Building Sustainable Communities

The days of being able to easily attract corporations and jobs from far-away states or countries--by luring companies with unsustainable tax breaks or other gifts--are long gone.  The Authority has always prioritized indigenous job growth--building on the strengths of existing employers and the skills of working people. 

Twenty-five years ago, we fought to save good jobs.  We are doing the same today.  Why is a good job—and meaningful work-- important?

One good job often supports not only a family; it may also indirectly spur 2-3 other jobs.  One good job leads to skills development not only for that one worker, but also help pay for the education of that worker's children.  One good job provides for housing and health care and the modes of transportation back and forth to work for families.  One good job, in other words, creates hope and promise, strengthens community.

The SVA has spent a lot of time working to retain and revitalize our manufacturing jobs base, for many reasons.  For example, manufacturing drives R&D or productivity in our economy.  And manufacturing supply chains are a vital cog in the green jobs boom, from wind farms to efficient transportation.

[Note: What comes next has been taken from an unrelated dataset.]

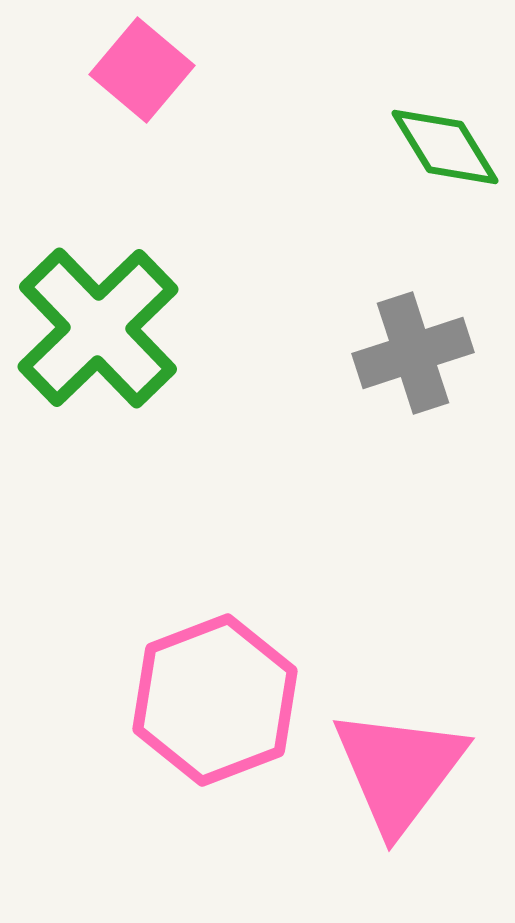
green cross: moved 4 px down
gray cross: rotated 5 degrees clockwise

There are also other important industries and businesses, such as railroads and heavy transportation, for instance, that support manufacturing businesses and workers. New technology and energy efficiency and retrofits make factories more efficient and improve workplaces and result in a cleaner environment for local communities.

There are opportunities in the clean economy for both existing firms (who may want to produce new products for those markets) and start-up firms—whether managed by seasoned business professionals or innovative students who have a good idea. There’s thousands of older, inefficient homes and buildings in this region that would benefit tremendously from energy retrofits. These strategies create good jobs for people and improve the living and working conditions of our citizens (including many elderly residents).

We have given a lot of thought to alternative business ownership.  We have always supported small to medium-sized businesses.   We have helped managers and employees buy their companies through ESOPs (employee stock ownership buyouts).

Today, the Authority is currently assisting in an effort to build new worker-owned cooperatives in Pittsburgh and the region (the Pittsburgh Clean/Green Project).  The idea of creating jobs that also provide ownership equity to worker-owners is an idea that has come back around again.

These projects are not easy, and our efforts may fail at times.  But what is important is that we stop waiting for Godot and take matters into our own hands.  Thus, we welcome ideas from you and our community about how to rebuild our economy on a long-term basis.  How can we renew prosperity for all, not just a few?  How can we revitalize at-risk neighborhoods?  These are some of the starting points—we welcome your input to find the finish line--in building sustainable communities.